▶ Task objective:
Pick out every line of the records that contains the string "What", and copy each one. Case counts.

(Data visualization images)

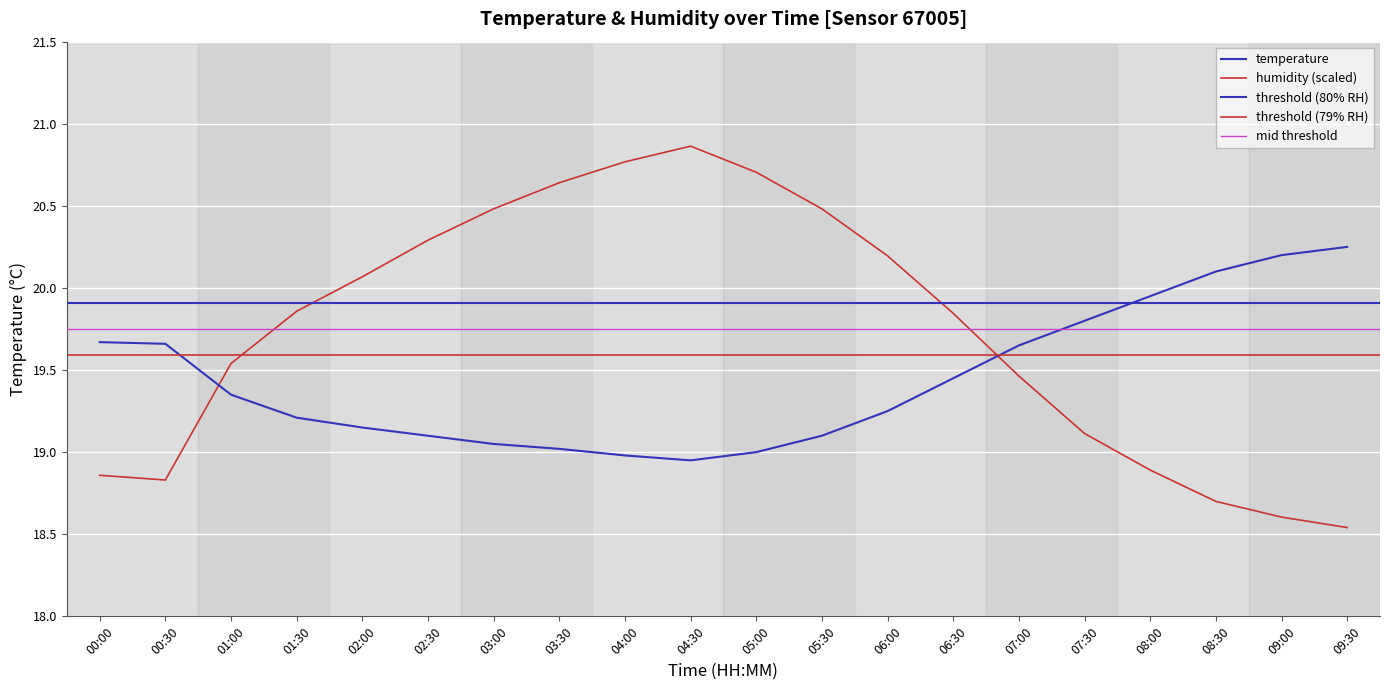

What is the difference between the humidity values at 03:00 and 01:00?

0.9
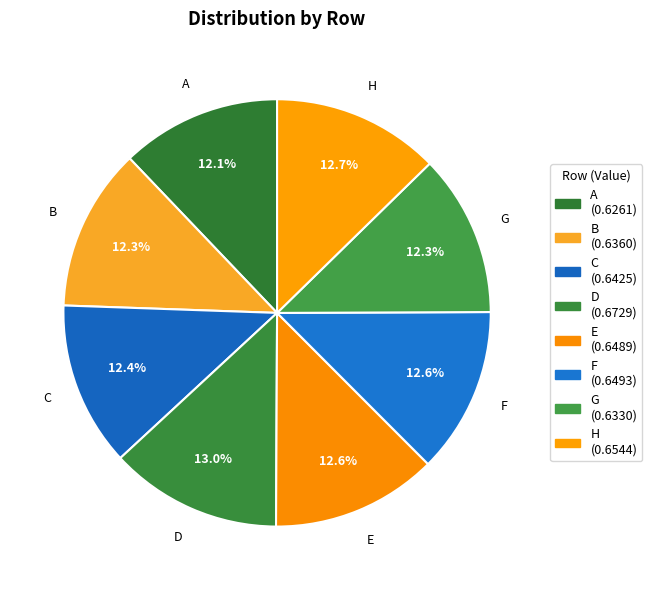

What percentage do C and G together represent?

24.7%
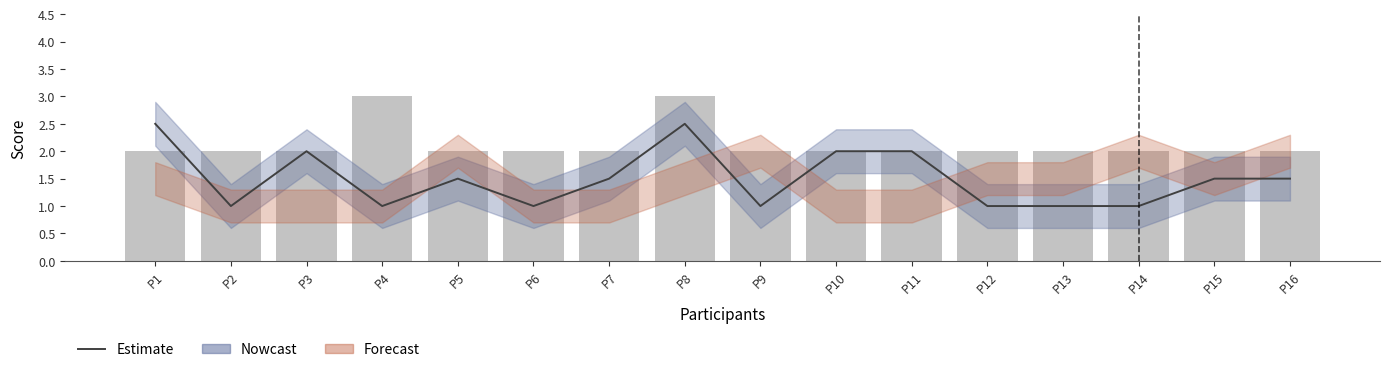

At which category does the chart reach its peak across all series?

P4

▶ Solution:
What is the difference between the humidity values at 03:00 and 01:00?
What percentage do C and G together represent?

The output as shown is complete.